Hükümet, yılda 10 milyar avroyu aştığı tahmin edilen vergi kaçakçılığının önüne geçmek amacıyla Salı günü serbest meslek sahipleri için yeni vergi tedbirlerini duyurdu. Ancak yeni tedbirleri okuyan herhangi bir maaşlı çalışan, bu duyurulardan sonra bile serbest meslek sahiplerinin, onları potansiyel seçmen olarak gören her merkezci hükümetin favorisi olmaya devam ettiğini bir kez daha anlayacaktır.
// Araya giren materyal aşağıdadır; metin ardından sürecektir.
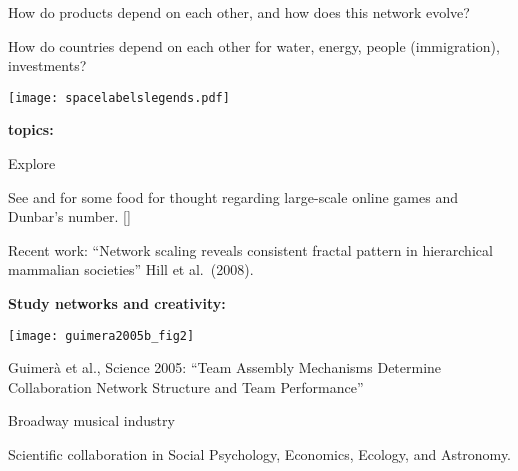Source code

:         How do products depend on each other, and how does this network evolve?
       
        How do countries depend on
        each other for water, energy, people (immigration), investments?
            
      
      \texttt{[image: spacelabelslegends.pdf]}
        

  
      \textbf{topics:}

    
      
       
        Explore 
      
        See
        and 
        for some food for thought regarding large-scale online games and Dunbar's number.
        []
       
        Recent work:
        ``Network scaling reveals consistent fractal pattern in hierarchical mammalian societies''
        Hill et al.\ (2008)\cite{hill2008a}.
      
    

  
  \textbf{Study networks and creativity:}

      
    \texttt{[image: guimera2005b\_fig2]}
    
    
    
      Guimer\`{a} et al., Science 2005:\cite{guimera2005b}
      ``Team Assembly Mechanisms Determine Collaboration Network Structure and Team Performance''
     
      Broadway musical industry
     
      Scientific collaboration in Social Psychology, Economics, Ecology, and Astronomy.
    
  



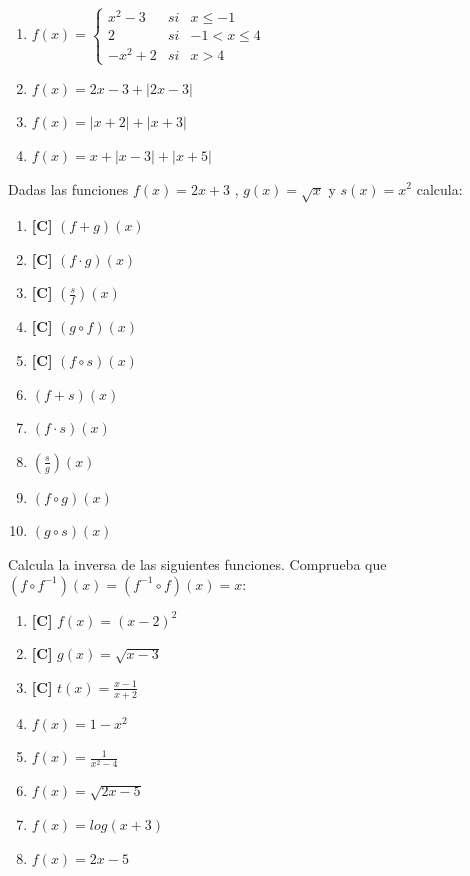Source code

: \begin{enumerate}[topsep=0pt]
	\item $f(x) = 
		\left\{
		\begin{array}{lcc}
			x^2 - 3  &  si  & x \le -1 \\
			2        &  si  & -1 < x \le 4 \\
			-x^2 + 2 &  si  & x > 4
		\end{array}
		\right.$
	
	\item $f(x) = 2x - 3 + |2x-3|$
	\item $f(x) = |x+2| + |x+3|$
	\item $f(x) = x +|x-3| + |x+5|$

\end{enumerate}


\Exercicio Dadas las funciones $f(x) = 2x + 3$ , $g(x) = \sqrt{x}$ y $s(x) = x^2$ calcula:

\begin{enumerate}[topsep=0pt]
\item \textbf{[C]} $ (f+g)(x) $
	\item \textbf{[C]} $ (f \cdot g)(x) $
	\item \textbf{[C]} $ (\frac{s}{f})(x)$
	\item \textbf{[C]} $ (g \circ f)(x)$
	\item \textbf{[C]} $ (f \circ s)(x)$
	
	\item  $ (f + s)(x)$
	\item  $ (f \cdot s)(x)$
	\item  $ (\frac{s}{g})(x)$
	\item  $ (f \circ g)(x)$
	\item  $ (g \circ s)(x)$
\end{enumerate}


\Exercicio Calcula la inversa de las siguientes funciones. Comprueba que $(f \circ f^{-1})(x) = (f^{-1} \circ f)(x) = x$:

\begin{enumerate}[topsep=0pt]
	\item \textbf{[C]} $f(x) = (x-2)^2$
	\item \textbf{[C]} $g(x) = \sqrt{x-3} $
	\item \textbf{[C]} $t(x) = \frac{x-1}{x+2}$
	
	\item $f(x) = 1-x^2$
	\item $f(x) = \frac{1}{x^2-4}$
	\item $f(x) = \sqrt{2x-5}$
	\item $f(x) = log(x + 3)$
	\item $f(x) = 2x - 5$
\end{enumerate}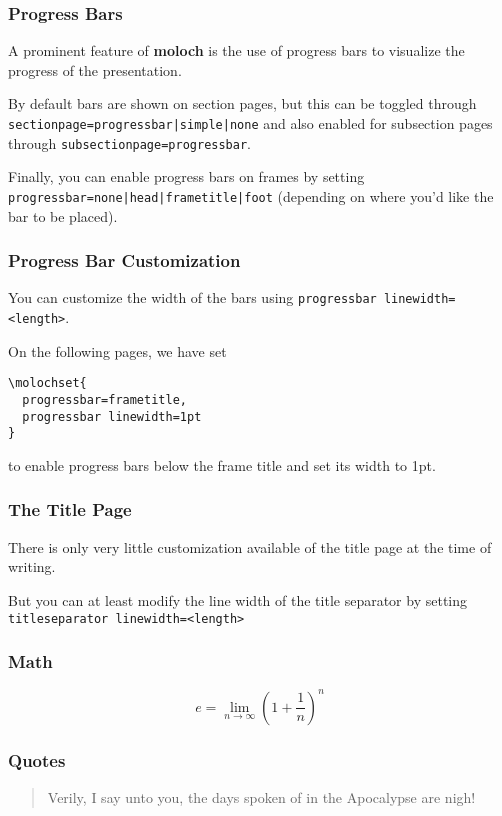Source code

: \documentclass[10pt]{beamer}
\newcommand{\themename}{\textbf{moloch}\xspace}
\begin{document}
\begin{frame}[c]
  \frametitle{Progress Bars}

  A prominent feature of \themename is the use of progress bars to
  visualize the progress of the presentation. \medskip

  By default bars are shown on section pages, but this can be toggled
  through \texttt{sectionpage=progressbar|simple|none} and also enabled for 
  subsection pages through \texttt{subsectionpage=progressbar}.\medskip

  
  Finally, you can enable progress bars on frames by setting 
  \texttt{progressbar=none|head|frametitle|foot} (depending on where
  you'd like the bar to be placed).\medskip
\end{frame}

\begin{frame}[c,fragile]
  \frametitle{Progress Bar Customization}
  You can customize the width of the bars using
  \texttt{progressbar linewidth=<length>}.\medskip

  On the following pages, we have set
\begin{verbatim}\molochset{
  progressbar=frametitle,
  progressbar linewidth=1pt
}
\end{verbatim}
  to enable progress bars below the frame title and set its width to 1pt.
\end{frame}


\begin{frame}[c,fragile]
  \frametitle{The Title Page}

  There is only very little customization available of the title page at the
  time of writing.\medskip

  But you can at least modify the line width of the title separator
  by setting \texttt{titleseparator linewidth=<length>}
\end{frame}

\begin{frame}
\frametitle{Math}
  \begin{equation*}
    e = \lim_{n\to \infty} \left(1 + \frac{1}{n}\right)^n
  \end{equation*}
\end{frame}

\begin{frame}
\frametitle{Quotes}
  \begin{quote}
    Verily, I say unto you, the days spoken of in the Apocalypse are nigh!
  \end{quote}
\end{frame}
\end{document}
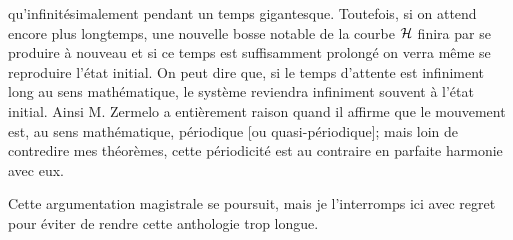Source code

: {qu'infinit\'esimalement pendant un temps gigantesque. Toutefois, si 
on attend encore plus longtemps, une nouvelle bosse notable de la 
courbe ${\cal H}$ finira par se produire \`a nouveau et si ce temps est 
suffisamment prolong\'e on verra m\^eme se reproduire l'\'etat initial. 
On peut dire que, si le temps d'attente est infiniment long au sens 
math\'ematique, le syst\`eme reviendra infiniment souvent \`a l'\'etat 
initial. 
\smallskip
Ainsi M. Zermelo a enti\`erement raison quand il affirme que le mouvement 
est, au sens math\'ematique, p\'eriodique [ou quasi-p\'eriodique]; 
mais loin de contredire mes th\'eor\`emes, cette p\'eriodicit\'e est au 
contraire en parfaite harmonie avec eux.
\smallskip
{} \par }
\medskip
Cette argumentation magistrale se poursuit, mais je l'interromps ici 
avec regret pour \'eviter de rendre cette anthologie trop longue. 

\bigskip

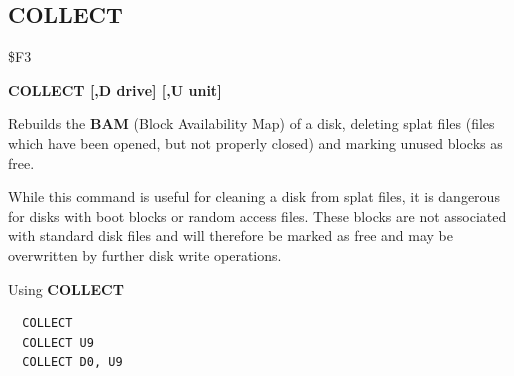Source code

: \subsection{COLLECT}
\begin{description}[leftmargin=2cm,style=nextline]
\item [Token:] \$F3
\item [Format:] {\bf COLLECT [,D drive] [,U unit] }
\item [Usage:]
   Rebuilds the {\bf BAM}
   (Block Availability Map) of a disk, deleting splat files (files which have been opened,
   but not properly closed) and marking unused blocks as free.

   \drivedefinition

   \unitdefinition

\item [Remarks:]
   While this command is useful for cleaning a disk from
   splat files, it is dangerous for disks with boot blocks or random access files.
   These blocks are not associated with standard disk files
   and will therefore be marked as free and may be overwritten
   by further disk write operations.


\item [Examples:] Using {\bf COLLECT}
\begin{tcolorbox}[colback=black,coltext=white]
\verbatimfont{\codefont}
\begin{verbatim}
  COLLECT
  COLLECT U9
  COLLECT D0, U9
\end{verbatim}
\end{tcolorbox}
\end{description}


\newpage
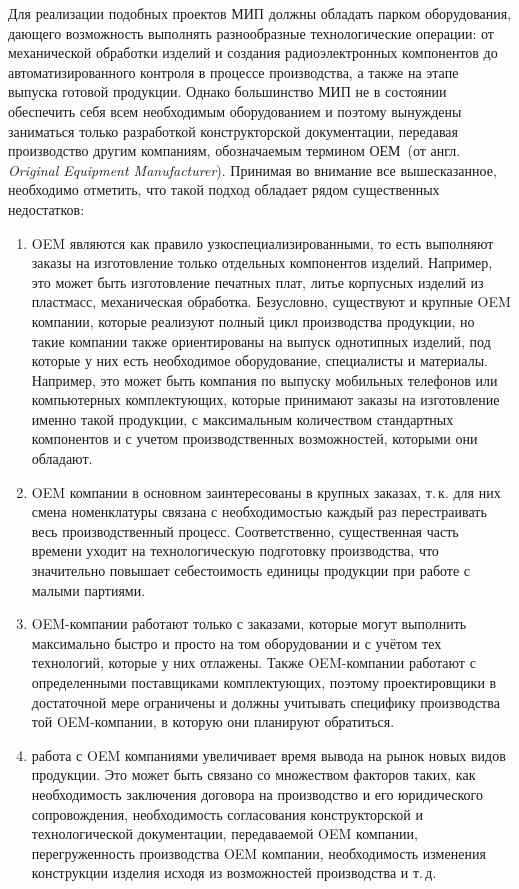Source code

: Для реализации подобных проектов МИП должны обладать парком оборудования, дающего возможность выполнять разнообразные технологические операции: от механической обработки изделий и создания радиоэлектронных компонентов до автоматизированного контроля в процессе производства, а также на этапе выпуска готовой продукции. Однако большинство МИП не в состоянии обеспечить себя всем необходимым оборудованием и поэтому вынуждены заниматься только разработкой конструкторской документации, передавая производство другим компаниям, обозначаемым термином ОЕМ~(от англ. \textit{Original Equipment Manufacturer}). Принимая во внимание все вышесказанное, необходимо отметить, что такой подход обладает рядом существенных недостатков:

\begin{enumerate}
	\item OEM являются как правило узкоспециализированными, то есть выполняют заказы на изготовление только отдельных компонентов изделий. Например, это может быть изготовление печатных плат, литье корпусных изделий из пластмасс, механическая обработка. Безусловно, существуют и крупные OEM компании, которые реализуют полный цикл производства продукции, но такие компании также ориентированы на выпуск однотипных изделий, под которые у них есть необходимое оборудование, специалисты и материалы. Например, это может быть компания по выпуску мобильных телефонов или компьютерных комплектующих, которые принимают заказы на изготовление именно такой продукции, с максимальным количеством стандартных компонентов и с учетом производственных возможностей, которыми они обладают.
	\item OEM компании в основном заинтересованы в крупных заказах, т.\,к. для них смена номенклатуры связана с необходимостью каждый раз перестраивать весь производственный процесс. Соответственно, существенная часть времени уходит на технологическую подготовку производства, что значительно повышает себестоимость единицы продукции при работе с малыми партиями. 
	\item OEM-компании работают только с заказами, которые могут выполнить максимально быстро и просто на том оборудовании и с учётом тех технологий, которые у них отлажены. Также OEM-компании работают с определенными поставщиками комплектующих, поэтому проектировщики в достаточной мере ограничены и должны учитывать специфику производства той OEM-компании, в которую они планируют обратиться.
	\item работа с OEM компаниями увеличивает время вывода на рынок новых видов продукции. Это может быть связано со множеством факторов таких, как необходимость заключения договора на производство и его юридического сопровождения, необходимость согласования конструкторской и технологической документации, передаваемой OEM компании, перегруженность производства OEM компании, необходимость изменения конструкции изделия исходя из возможностей производства и т.\,д.

\end{enumerate}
Bilindiği gibi, son yıllarda yaklaşık 450.000 serbest meslek sahibinin %70’i, yıllık 10.000 Euro’nun altında gelir beyan etti; bu, kabaca asgari ücret alan maaşlı bir çalışanınkine eşdeğerdir. Hükümet nihayet, vergi gelirlerinin en büyük kısmını ödeyen maaşlı çalışanlara yönelik bu apaçık vergi kaçakçılığının ve büyük adaletsizliğin sona ermesi gerektiğine karar verdi.
Ancak vergi kaçıran girişimcilere, servet beyanlarının sürekli denetlenmesi, gerçek yaşam masraflarının yaşam standartlarına göre hesaplanması vb. yoluyla gerçek gelirlerini beyan etmeleri için baskı yapmanın yollarını bulmak yerine, hiçbir serbest meslek sahibi kişinin bunu yapamayacağını duyurdu. artık 10.920 Euro’nun altında gelir beyan etme!
Açıkçası, yılda 5.000 avro gelir gösteren ve şimdi 10.920 avro beyan etmek zorunda olan serbest meslek sahibi bir kişi, yılda 500 avro daha fazla vergi ödeyecek. Kesinlikle doğru yönde atılmış bir adımdır. Ancak vergi otoritelerinin, profesyonellerin çoğunluğunun devlet kasasından mahrum bıraktığı milyarlarca avroyu aşması mümkün değil. Hatta hükümet, serbest meslek sahiplerine dayatmaya karar verdiği bu asgari yükümlülük için bile bunu yumuşatacak başka bir önlem daha duyurdu: Serbest meslek katkısını %5 beyan edenlere (bugün için yılda yaklaşık 650 euro) azaltacak. 10.920 Euro sınırının üzerinde!
Serbest meslek sahibi vergi otoritelerinin iki şekilde vergi kaçırdığını unutmamalıyız: Gerçek gelirlerini saklıyorlar ve topladıkları KDV’nin bir kısmını devlete ödemeden vatandaştan kesiyorlar. Bunun devlete yılda yaklaşık 3 milyar avroya yakın maliyetinin olduğu tahmin ediliyor; bu, AB ülkeleri arasında orantılı olarak en büyük maliyetlerden biri.
Yunanistan’ın yazarkasa ve POS makinelerini Maliye Bakanlığı’na bağlamasının 10 yıldan fazla sürdüğünü ve henüz bu görevi tamamlamadığını da unutmamalıyız. Ne başarı. Avrupa’nın geri kalanına ulaşmaktan hâlâ çok uzaktayız.